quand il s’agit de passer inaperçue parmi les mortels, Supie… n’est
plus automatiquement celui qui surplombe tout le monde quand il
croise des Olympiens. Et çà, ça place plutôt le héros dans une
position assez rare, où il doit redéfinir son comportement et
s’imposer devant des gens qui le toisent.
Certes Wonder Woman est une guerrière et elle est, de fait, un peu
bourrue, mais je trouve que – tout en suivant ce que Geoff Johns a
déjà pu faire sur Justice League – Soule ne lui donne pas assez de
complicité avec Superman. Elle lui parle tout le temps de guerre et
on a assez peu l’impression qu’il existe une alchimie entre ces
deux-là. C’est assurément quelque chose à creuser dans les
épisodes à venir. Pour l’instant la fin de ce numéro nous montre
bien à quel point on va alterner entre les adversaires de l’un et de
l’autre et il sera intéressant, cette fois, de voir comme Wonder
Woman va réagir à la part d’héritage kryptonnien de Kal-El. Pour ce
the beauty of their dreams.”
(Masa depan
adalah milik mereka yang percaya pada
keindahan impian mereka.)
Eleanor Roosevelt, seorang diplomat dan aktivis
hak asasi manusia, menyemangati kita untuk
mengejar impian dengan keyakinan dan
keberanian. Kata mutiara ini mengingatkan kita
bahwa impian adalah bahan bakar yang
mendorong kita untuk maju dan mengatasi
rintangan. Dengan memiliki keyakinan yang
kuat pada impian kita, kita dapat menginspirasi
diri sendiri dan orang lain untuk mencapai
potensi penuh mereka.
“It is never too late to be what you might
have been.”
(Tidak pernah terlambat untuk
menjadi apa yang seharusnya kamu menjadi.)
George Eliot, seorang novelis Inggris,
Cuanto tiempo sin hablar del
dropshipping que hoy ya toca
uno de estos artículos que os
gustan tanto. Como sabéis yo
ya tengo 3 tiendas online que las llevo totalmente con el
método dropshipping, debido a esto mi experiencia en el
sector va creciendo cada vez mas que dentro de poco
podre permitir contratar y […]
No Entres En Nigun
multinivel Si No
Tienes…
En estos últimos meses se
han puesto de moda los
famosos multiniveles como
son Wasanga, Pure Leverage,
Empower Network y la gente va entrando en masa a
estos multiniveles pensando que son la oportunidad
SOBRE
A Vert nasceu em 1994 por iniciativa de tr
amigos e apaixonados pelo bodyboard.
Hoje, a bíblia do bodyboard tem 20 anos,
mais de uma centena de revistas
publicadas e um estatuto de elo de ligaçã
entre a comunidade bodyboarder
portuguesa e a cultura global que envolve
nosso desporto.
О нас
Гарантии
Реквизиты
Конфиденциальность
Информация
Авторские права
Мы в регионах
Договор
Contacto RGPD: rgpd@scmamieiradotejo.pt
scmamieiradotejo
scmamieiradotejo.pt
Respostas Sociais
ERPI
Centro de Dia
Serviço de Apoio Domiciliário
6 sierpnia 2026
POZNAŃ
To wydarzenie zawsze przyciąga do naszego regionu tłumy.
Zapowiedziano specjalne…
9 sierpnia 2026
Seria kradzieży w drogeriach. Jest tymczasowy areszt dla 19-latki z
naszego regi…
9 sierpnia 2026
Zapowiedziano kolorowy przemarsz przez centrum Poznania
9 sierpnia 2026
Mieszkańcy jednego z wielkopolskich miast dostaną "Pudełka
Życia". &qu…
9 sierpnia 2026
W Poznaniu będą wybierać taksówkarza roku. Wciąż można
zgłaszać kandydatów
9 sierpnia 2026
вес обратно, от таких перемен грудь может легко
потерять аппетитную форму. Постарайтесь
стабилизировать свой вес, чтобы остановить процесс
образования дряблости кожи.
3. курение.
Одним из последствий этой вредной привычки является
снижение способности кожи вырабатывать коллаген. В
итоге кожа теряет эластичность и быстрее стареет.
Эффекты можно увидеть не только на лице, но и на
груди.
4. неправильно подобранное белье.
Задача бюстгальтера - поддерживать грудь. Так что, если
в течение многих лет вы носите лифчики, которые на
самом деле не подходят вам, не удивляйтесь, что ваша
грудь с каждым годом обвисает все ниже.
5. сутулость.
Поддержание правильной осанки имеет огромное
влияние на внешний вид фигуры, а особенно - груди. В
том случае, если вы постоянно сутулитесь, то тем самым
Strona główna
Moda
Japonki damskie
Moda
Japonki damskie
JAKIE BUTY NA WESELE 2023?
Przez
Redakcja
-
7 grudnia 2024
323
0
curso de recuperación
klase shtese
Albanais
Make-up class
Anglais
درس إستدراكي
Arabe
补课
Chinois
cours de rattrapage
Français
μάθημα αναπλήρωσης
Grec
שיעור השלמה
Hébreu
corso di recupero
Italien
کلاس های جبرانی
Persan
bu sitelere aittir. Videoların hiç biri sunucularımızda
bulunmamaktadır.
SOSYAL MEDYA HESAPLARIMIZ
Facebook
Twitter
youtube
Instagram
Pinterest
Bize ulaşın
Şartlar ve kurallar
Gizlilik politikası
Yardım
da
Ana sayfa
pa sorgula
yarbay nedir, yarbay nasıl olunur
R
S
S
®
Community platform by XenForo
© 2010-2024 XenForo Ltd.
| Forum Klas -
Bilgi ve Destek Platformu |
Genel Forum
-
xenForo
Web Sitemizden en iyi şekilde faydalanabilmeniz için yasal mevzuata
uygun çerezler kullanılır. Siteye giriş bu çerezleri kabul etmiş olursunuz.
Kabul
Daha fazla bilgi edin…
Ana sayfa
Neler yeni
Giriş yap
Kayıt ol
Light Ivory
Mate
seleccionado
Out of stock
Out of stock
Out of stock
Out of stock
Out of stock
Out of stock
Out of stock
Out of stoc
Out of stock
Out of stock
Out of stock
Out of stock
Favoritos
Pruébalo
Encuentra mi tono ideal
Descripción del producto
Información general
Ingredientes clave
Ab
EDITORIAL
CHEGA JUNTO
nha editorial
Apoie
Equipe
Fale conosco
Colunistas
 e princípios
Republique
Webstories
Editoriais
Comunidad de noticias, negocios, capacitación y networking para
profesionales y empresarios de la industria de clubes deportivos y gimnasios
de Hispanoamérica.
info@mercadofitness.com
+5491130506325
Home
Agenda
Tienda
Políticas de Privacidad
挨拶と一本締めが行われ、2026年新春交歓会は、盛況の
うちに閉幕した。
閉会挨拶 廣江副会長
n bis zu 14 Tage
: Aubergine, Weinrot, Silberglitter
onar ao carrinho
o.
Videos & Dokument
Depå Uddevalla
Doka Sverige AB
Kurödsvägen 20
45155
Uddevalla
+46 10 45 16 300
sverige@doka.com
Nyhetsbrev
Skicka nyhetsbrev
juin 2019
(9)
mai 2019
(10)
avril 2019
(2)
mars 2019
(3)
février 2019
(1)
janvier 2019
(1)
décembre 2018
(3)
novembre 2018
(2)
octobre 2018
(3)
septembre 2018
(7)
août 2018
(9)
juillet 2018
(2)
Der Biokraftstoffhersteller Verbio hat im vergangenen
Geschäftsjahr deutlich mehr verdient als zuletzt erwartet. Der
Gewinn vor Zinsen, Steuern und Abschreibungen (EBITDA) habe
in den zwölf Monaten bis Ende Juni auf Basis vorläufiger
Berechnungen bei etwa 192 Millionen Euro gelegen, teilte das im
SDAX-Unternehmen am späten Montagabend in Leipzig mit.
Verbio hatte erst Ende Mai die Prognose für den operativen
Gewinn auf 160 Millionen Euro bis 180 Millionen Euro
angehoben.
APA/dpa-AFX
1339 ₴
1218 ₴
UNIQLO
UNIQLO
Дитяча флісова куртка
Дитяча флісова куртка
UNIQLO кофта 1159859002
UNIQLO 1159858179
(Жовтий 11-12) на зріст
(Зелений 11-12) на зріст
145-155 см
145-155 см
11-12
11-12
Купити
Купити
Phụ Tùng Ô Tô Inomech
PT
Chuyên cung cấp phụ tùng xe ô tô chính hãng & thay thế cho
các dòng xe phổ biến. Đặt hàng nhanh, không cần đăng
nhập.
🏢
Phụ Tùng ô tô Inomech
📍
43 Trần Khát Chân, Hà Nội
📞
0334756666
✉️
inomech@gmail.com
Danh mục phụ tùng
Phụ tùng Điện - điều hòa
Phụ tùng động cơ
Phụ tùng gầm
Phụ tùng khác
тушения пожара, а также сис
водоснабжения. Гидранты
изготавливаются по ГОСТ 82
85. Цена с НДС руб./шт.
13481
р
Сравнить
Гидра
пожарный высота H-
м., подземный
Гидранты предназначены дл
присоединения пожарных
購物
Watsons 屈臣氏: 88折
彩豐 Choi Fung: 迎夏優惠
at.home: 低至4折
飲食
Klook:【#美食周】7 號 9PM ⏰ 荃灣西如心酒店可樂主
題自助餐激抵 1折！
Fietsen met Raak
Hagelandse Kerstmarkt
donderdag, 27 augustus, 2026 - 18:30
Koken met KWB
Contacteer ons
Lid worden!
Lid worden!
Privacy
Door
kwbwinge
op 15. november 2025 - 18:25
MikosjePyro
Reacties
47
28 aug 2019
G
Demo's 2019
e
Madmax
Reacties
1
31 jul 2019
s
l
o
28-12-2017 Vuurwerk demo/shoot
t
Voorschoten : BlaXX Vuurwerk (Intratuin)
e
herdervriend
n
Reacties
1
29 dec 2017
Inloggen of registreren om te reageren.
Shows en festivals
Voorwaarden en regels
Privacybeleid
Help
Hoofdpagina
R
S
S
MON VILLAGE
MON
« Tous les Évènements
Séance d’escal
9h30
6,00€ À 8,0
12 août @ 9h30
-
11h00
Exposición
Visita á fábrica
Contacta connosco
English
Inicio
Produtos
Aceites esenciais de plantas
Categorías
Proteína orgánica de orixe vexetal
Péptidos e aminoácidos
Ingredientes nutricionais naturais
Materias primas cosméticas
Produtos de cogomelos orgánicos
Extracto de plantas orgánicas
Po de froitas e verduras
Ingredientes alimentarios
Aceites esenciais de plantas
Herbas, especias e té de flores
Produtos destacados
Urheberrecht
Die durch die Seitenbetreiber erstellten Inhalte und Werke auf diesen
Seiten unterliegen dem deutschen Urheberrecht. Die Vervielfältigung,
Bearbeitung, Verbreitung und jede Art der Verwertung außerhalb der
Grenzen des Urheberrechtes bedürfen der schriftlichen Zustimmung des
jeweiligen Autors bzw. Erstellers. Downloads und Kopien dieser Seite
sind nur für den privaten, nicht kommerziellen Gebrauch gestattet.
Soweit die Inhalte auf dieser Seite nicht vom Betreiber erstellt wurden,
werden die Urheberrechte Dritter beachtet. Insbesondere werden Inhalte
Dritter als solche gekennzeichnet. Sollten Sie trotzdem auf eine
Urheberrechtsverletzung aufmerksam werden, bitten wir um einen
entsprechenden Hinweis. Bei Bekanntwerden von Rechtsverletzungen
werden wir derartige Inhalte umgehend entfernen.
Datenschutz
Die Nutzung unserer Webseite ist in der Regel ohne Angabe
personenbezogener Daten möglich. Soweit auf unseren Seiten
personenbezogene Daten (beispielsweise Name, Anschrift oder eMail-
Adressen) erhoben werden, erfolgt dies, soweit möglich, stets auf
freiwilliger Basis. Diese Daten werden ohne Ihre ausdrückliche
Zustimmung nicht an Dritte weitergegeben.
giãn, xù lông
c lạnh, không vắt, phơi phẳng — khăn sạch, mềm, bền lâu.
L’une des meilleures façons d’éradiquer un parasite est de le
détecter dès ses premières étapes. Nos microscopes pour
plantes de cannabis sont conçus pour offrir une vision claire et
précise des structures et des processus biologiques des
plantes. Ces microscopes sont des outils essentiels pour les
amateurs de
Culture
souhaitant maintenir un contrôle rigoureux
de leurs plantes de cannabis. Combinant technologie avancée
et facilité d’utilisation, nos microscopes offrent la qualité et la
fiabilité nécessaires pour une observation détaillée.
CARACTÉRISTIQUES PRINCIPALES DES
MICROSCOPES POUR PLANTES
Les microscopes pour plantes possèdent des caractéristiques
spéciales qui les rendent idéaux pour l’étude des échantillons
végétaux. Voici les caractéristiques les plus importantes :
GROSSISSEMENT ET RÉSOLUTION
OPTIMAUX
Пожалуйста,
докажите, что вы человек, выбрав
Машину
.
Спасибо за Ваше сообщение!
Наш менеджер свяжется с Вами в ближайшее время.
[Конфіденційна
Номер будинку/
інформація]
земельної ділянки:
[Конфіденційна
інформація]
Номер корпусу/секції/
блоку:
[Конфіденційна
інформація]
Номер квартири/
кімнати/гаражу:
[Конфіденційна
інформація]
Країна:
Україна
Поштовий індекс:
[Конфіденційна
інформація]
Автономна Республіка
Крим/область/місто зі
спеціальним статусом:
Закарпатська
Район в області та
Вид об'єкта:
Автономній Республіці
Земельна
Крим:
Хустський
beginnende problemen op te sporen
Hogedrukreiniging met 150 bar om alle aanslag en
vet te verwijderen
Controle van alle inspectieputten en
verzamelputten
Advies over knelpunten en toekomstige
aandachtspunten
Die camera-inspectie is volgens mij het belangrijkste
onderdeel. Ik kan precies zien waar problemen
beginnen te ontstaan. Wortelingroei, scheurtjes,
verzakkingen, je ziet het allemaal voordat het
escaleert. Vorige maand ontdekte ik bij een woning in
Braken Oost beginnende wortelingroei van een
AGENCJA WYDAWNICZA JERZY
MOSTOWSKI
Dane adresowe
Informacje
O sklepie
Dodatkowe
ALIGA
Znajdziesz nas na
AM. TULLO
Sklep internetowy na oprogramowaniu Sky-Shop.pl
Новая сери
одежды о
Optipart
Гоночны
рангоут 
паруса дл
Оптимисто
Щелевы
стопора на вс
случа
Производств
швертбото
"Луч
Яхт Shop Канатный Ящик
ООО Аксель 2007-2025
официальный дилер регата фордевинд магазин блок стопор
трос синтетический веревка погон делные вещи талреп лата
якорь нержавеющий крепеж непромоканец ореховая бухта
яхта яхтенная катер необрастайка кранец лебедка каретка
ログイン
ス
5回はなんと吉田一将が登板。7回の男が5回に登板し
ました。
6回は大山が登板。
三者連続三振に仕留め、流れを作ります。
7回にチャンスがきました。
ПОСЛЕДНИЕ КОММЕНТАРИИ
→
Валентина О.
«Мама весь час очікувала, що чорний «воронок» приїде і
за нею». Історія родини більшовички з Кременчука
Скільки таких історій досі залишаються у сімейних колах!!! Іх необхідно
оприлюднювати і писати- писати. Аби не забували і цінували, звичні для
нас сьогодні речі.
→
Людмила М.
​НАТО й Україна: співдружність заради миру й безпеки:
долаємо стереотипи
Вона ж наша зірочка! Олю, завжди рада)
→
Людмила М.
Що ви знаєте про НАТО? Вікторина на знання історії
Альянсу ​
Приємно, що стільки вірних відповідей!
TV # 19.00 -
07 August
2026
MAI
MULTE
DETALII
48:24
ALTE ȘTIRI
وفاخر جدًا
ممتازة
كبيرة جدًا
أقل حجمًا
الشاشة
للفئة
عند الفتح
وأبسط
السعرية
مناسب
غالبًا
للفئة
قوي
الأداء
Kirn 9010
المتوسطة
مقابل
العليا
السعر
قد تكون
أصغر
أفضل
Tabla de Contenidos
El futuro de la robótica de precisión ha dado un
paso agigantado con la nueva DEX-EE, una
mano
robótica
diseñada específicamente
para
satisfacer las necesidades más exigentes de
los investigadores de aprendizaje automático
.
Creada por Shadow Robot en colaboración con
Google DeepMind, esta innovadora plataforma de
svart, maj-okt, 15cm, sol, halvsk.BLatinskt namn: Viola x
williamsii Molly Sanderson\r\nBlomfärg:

→ WRITTEN TASK: Retype exactly the lines of the data above that fall between the line with "докажите, что вы человек, выбрав" and the line with "більшовички з Кременчука", inclusive, and add nothing.

→ EXPECTED ANSWER:
докажите, что вы человек, выбрав
Машину
.
Спасибо за Ваше сообщение!
Наш менеджер свяжется с Вами в ближайшее время.
[Конфіденційна
Номер будинку/
інформація]
земельної ділянки:
[Конфіденційна
інформація]
Номер корпусу/секції/
блоку:
[Конфіденційна
інформація]
Номер квартири/
кімнати/гаражу:
[Конфіденційна
інформація]
Країна:
Україна
Поштовий індекс:
[Конфіденційна
інформація]
Автономна Республіка
Крим/область/місто зі
спеціальним статусом:
Закарпатська
Район в області та
Вид об'єкта:
Автономній Республіці
Земельна
Крим:
Хустський
beginnende problemen op te sporen
Hogedrukreiniging met 150 bar om alle aanslag en
vet te verwijderen
Controle van alle inspectieputten en
verzamelputten
Advies over knelpunten en toekomstige
aandachtspunten
Die camera-inspectie is volgens mij het belangrijkste
onderdeel. Ik kan precies zien waar problemen
beginnen te ontstaan. Wortelingroei, scheurtjes,
verzakkingen, je ziet het allemaal voordat het
escaleert. Vorige maand ontdekte ik bij een woning in
Braken Oost beginnende wortelingroei van een
AGENCJA WYDAWNICZA JERZY
MOSTOWSKI
Dane adresowe
Informacje
O sklepie
Dodatkowe
ALIGA
Znajdziesz nas na
AM. TULLO
Sklep internetowy na oprogramowaniu Sky-Shop.pl
Новая сери
одежды о
Optipart
Гоночны
рангоут 
паруса дл
Оптимисто
Щелевы
стопора на вс
случа
Производств
швертбото
"Луч
Яхт Shop Канатный Ящик
ООО Аксель 2007-2025
официальный дилер регата фордевинд магазин блок стопор
трос синтетический веревка погон делные вещи талреп лата
якорь нержавеющий крепеж непромоканец ореховая бухта
яхта яхтенная катер необрастайка кранец лебедка каретка
ログイン
ス
5回はなんと吉田一将が登板。7回の男が5回に登板し
ました。
6回は大山が登板。
三者連続三振に仕留め、流れを作ります。
7回にチャンスがきました。
ПОСЛЕДНИЕ КОММЕНТАРИИ
→
Валентина О.
«Мама весь час очікувала, що чорний «воронок» приїде і
за нею». Історія родини більшовички з Кременчука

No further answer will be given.